Similarly we assume there’s an element of G called 1, and that if a : G then there’s an element a⁻¹ : G. The structure
of a group on G is then, on top of this data, proofs of the axioms of a group.
So why is this a class, whereas group homomorphisms were a structure? Mathematically a group and a group homomorphism are just the same sort of object: both are a “list of stuff”. The difference is in how we want to use this stuff. If φ is a group homomorphism then we would expect to mention φ explicitly when talking about it, and there can be more than one group homomorphism between two groups. In contrast, we would only usually expect one group structure (with group law *) on a type G, rather than the option of moving between several. Furthermore, if we have a group structure i on a type G then we would not expect to keep having to mention i (which is a big list consisting of a multiplication, identity, inverse and proof of five axioms) explicitly, we just want to write g * h if g h : G and don’t want to talk about i.mul or whatever it would be called. We just want the multiplication notation to work.
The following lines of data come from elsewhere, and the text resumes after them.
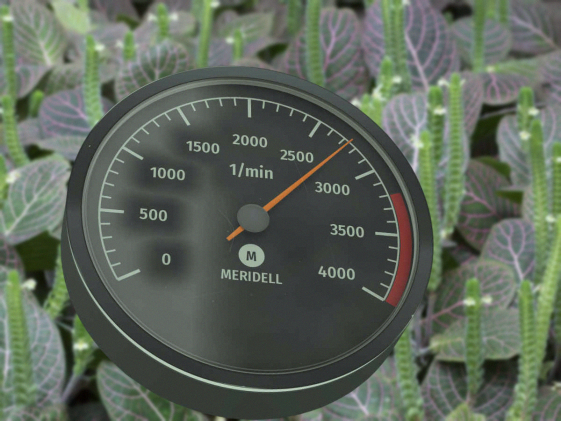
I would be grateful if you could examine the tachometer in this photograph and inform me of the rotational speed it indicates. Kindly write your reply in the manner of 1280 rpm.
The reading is 2750 rpm
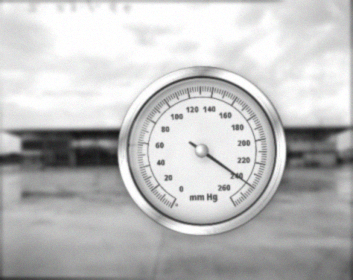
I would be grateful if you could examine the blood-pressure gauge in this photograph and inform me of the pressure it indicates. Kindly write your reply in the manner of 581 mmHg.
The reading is 240 mmHg
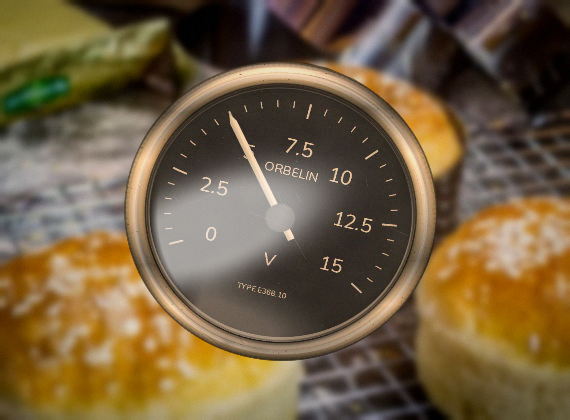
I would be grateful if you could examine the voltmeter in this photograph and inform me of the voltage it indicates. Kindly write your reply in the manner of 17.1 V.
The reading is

Lean’s typeclass inference system (or “square bracket system”) informally keeps track of classes and instances, meaning that we can write mathematics naturally without having to write down names of structures which are invisible to mathematicians. We don’t say “let G be a set and let i be a group structure on G”; similarly we don’t have to name i : Group G here; we just write [Group G] and Lean assigns some internal name like inst✝ : Group G to the package. Let’s take a look at the type of mul_left_inv:
mul_left_inv {G : Type} [inst✝ : Group G] (a : G) : a⁻¹ * a = 1
If we try to use this theorem (e.g. with rw [mul_left_inv] when our goal is x = a⁻¹ * a) then Lean looks at the type of a (which could be an abstract type like G or a concrete type like ℕ, supplies the type of a as the first input G to mul_left_inv, and then asks the square bracket machine to look through its big list of instances to see if it can find a term of type Group G. If it can, then it will use that term to fill in the second input to mul_left_inv. If it can’t, then it will complain that it can’t find a group structure on G. So the square bracket system is a way of telling Lean “I want to use the group structure on G” without having to name it.
Summary
We use structures when there is likely to be more than one term of the relevant type (e.g. it’s fine to consider several group homomorphisms from G to H) and we use classes when there is likely to be only one term of the relevant type (e.g. it would be very confusing to have two group structures on G both with group law written *, so it’s safe to make Group G into a class). Under the assumption that there is only ever going to be at most one instance of a class, the typeclass inference system (or square bracket system) can be used to find it.